WORK REQUEST 1: According to the Mali blog post, which region is Niasso in?
WORK REQUEST 2: Write the next part of the Mali blog post, picking up after its final sentence.

Friday, August 31, 2007

at least my ride wasn't that bad

actual overheard conversation:
girl 1: "how long was your ride to site?"
girl 2: "21 hours on the way there...24 on the way back, but that was only because of the bandits."

Tuesday, August 28, 2007

site visit

goats have to ride the bus too.



















My village is called Niasso and is near San, in the Segou region. Yes, we are all getting schooled in Malian geography now. It is a fun 7 hour bus ride to get to my site. (on a big bus, not the goat bus)



The tally:
population of Niasso: ~1500 people
closest Fanta: 18k away
closest internet: 3 hours by bus (as far as I know)
cell phone reception: 100% while i'm laying in bed. yes!!



luckily the town of San, my Fanta source, also has a Peace Corps house with electricity and running water and a refrigerator!!! and beds if I need to sleep there. oh yeah, and an oven to make brownies!!! which the current PCVs in the San region did f0r us when we arrived. A few days later we made tacos, and I think I fell in love. god bless a full stomach-it hasn't happened very much lately. It rarely happens for Malians, though, so sometimes I feel bad complaining. But I do love brownies.

DATA PROVIDED:
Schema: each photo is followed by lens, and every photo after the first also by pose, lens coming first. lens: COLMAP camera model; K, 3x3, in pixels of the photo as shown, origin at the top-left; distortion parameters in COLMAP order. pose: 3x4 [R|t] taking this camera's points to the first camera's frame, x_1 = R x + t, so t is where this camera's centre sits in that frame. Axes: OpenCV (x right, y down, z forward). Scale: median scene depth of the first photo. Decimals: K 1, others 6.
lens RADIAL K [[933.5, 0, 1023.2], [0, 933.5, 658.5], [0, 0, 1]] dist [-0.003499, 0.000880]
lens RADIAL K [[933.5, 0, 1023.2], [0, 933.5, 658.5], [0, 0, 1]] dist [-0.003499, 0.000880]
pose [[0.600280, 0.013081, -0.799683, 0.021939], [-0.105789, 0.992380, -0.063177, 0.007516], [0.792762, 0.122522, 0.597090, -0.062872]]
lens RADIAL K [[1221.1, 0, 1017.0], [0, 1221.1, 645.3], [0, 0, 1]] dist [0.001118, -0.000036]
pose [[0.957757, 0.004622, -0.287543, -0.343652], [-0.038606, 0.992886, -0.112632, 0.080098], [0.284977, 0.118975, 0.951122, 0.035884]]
...
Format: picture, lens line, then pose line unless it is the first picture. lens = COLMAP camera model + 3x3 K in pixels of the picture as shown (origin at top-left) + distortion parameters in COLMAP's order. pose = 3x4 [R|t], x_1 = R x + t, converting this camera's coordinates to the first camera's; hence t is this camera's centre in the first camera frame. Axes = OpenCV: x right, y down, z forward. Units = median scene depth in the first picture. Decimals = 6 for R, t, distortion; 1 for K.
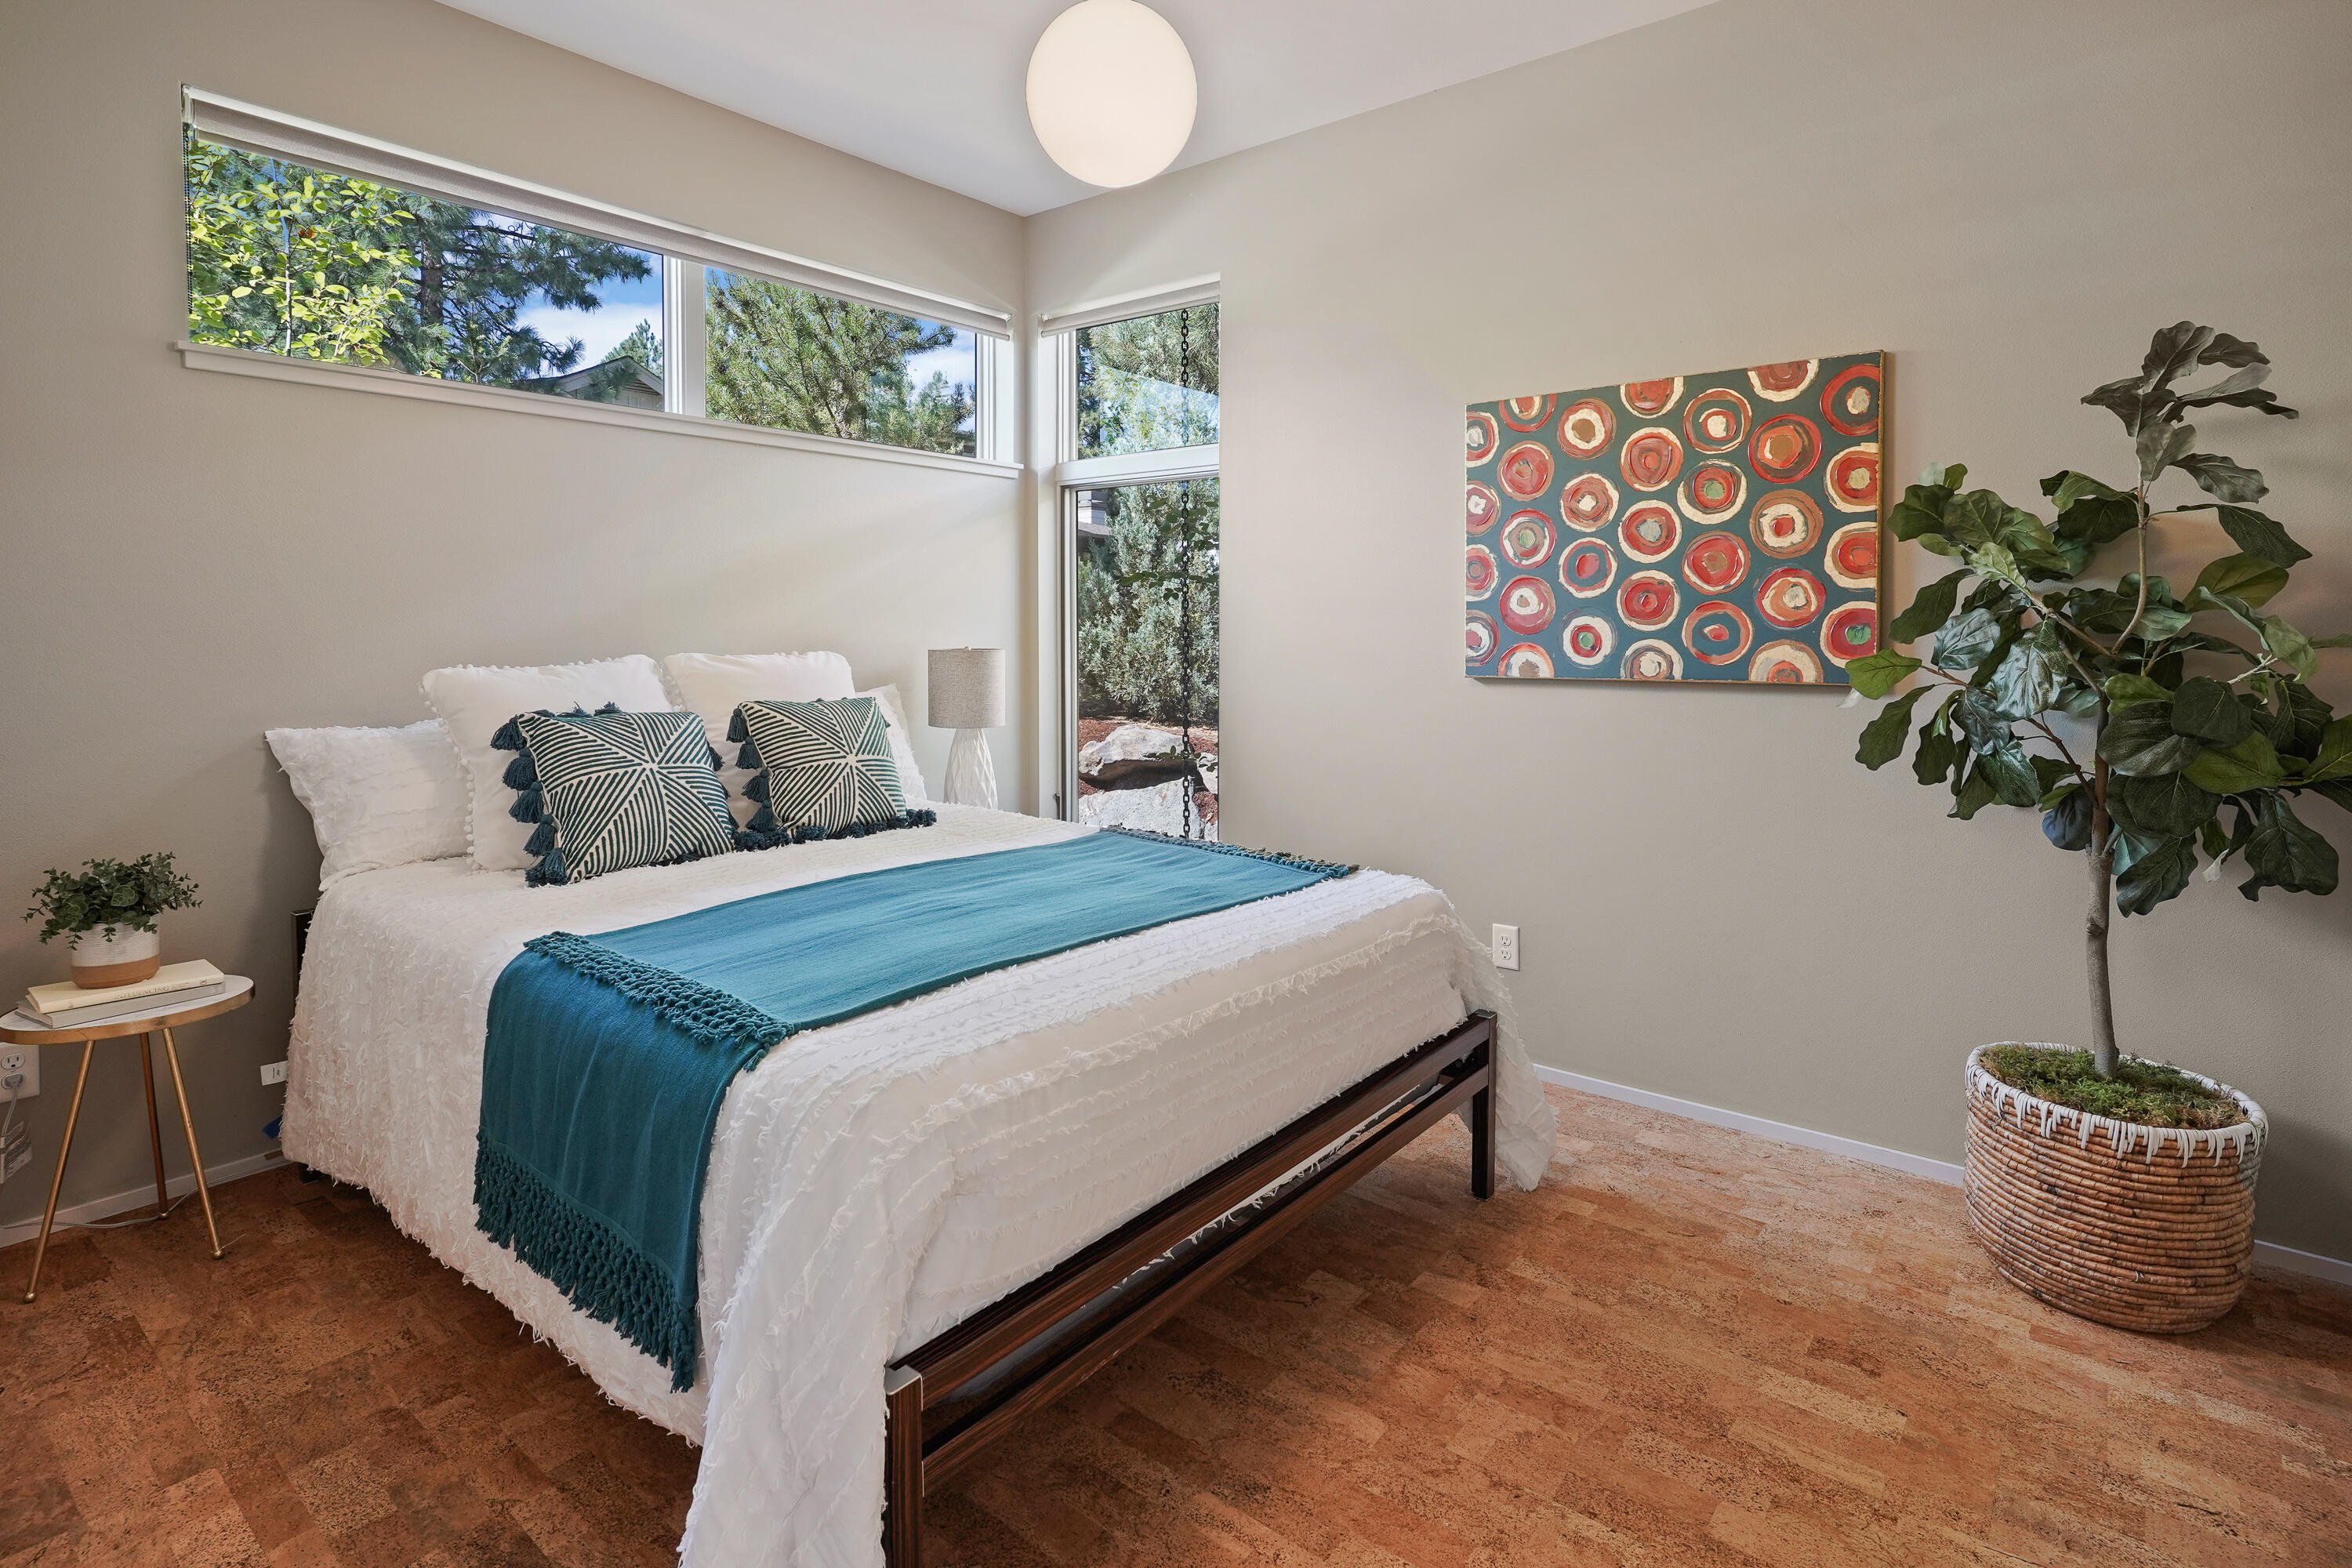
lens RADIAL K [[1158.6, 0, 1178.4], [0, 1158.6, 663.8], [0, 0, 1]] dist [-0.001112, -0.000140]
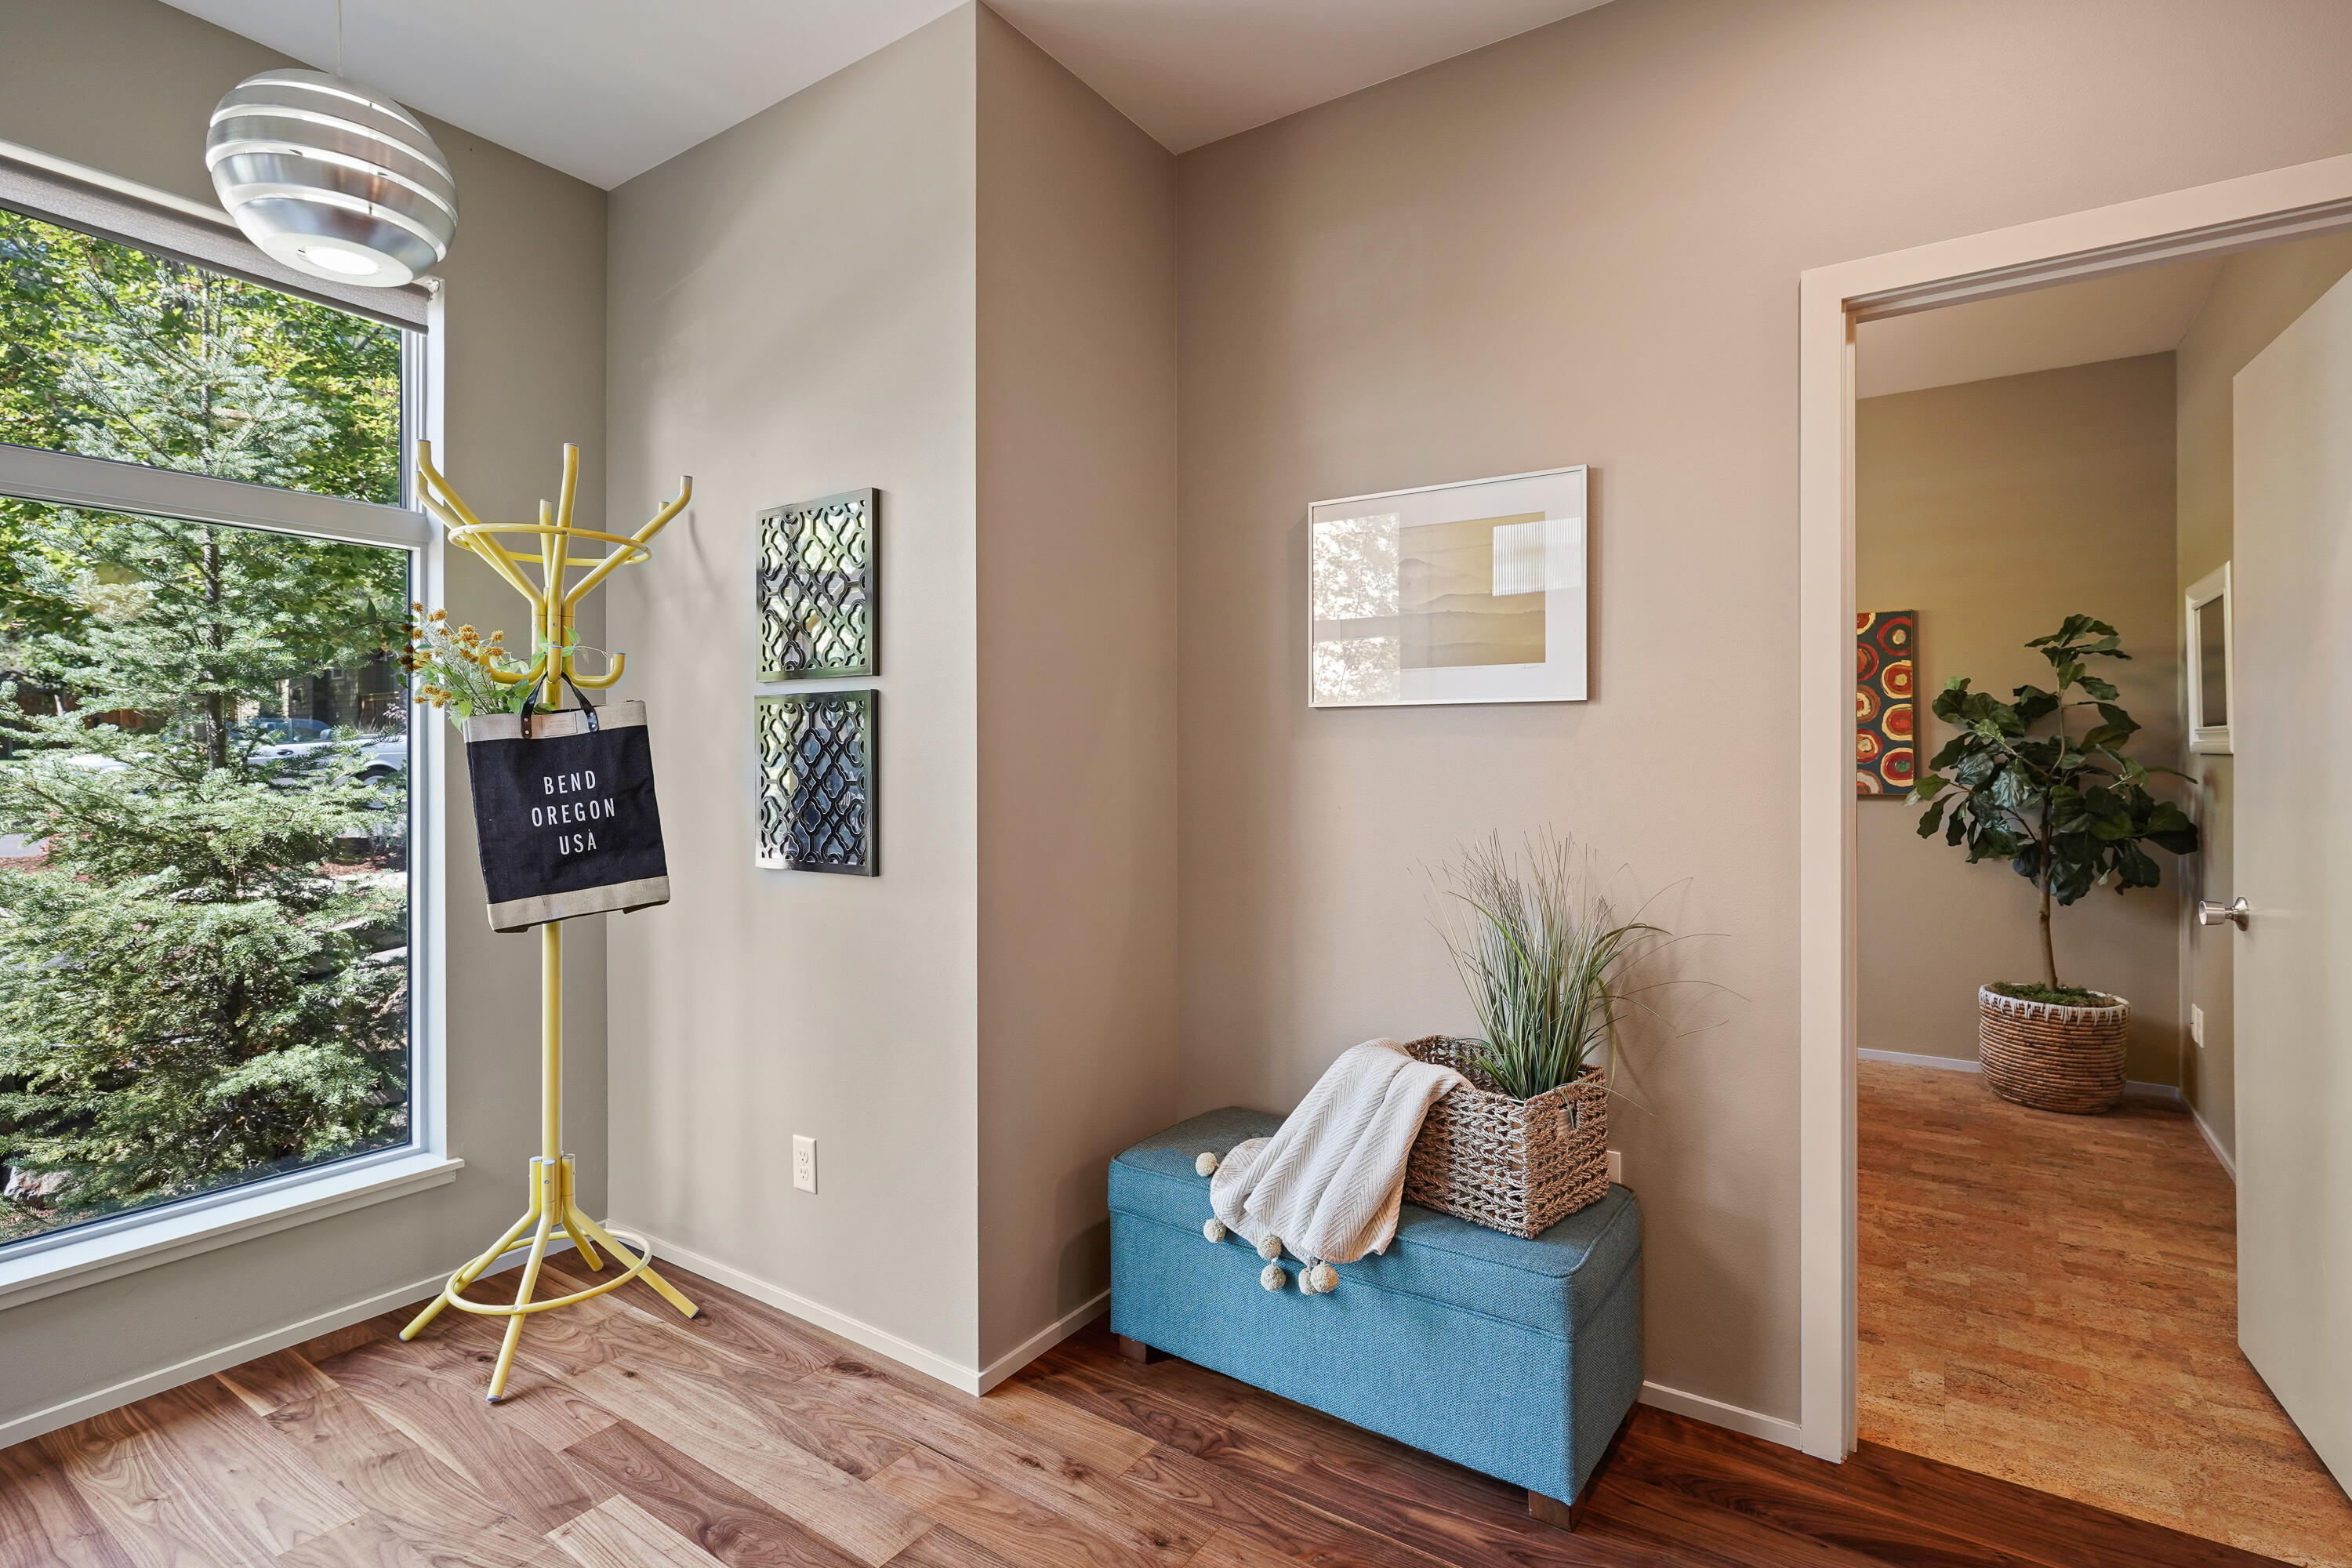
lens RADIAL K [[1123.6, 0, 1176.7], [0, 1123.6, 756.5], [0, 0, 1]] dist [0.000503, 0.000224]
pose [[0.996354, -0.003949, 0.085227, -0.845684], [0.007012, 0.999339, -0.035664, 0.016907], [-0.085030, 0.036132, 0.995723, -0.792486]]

ANSWER SPACE 1: The Segou region.

ANSWER SPACE 2:
Check my new house! I don't get to move in for a month, though. The little stairs on the side are so I can climb up and sleep on the roof during hot season. It's totally made of mud and sticks (!!) I don't have electricity or running water, but the pump is right across the road from me! I carried my bathwater bucket from the pump on my head the other day, and it is definitely the most efficient way to carry water, just so you know. And I think, in the long run, I will only have to have several back and neck surgeries! (just kidding)





















so...thanks soooo much for the letters and packages!! I'll be getting a new address soon and I'll post it up here. good things to send, in case you were wondering... food! mac & cheese, brownie mix, cheez its, skittles, trail mix, trashy magazines or whatever other general goodness you care to share. also, I have a cell phone, but I haven't used it that much yet. please call me, I'm lonely!!

I have about a month until swear-in, when I become a volunteer for real. eek! Time to learn Bambara!

Sunday, August 19, 2007

Bien. Glace. Ici!

Good. Cold. Here. That's the sign in front of businesses that sell Coke. I use "business" loosely, because sometimes it's nothing more than a hut with a refrigerator out front.


So here's what I've been up to, because you probably have no idea from these sparse posts. The 80 something trainees in my group have been split into 10 or so groups for language training in homestay villages near Bamako. Mine is 35K from Bamako. There are 4 trainees and one Peace Corps teacher, and varying accounts of the population of the village-300 is the most I've heard. And it's about as authentic Africa as you can imagine.



The view from my classroom...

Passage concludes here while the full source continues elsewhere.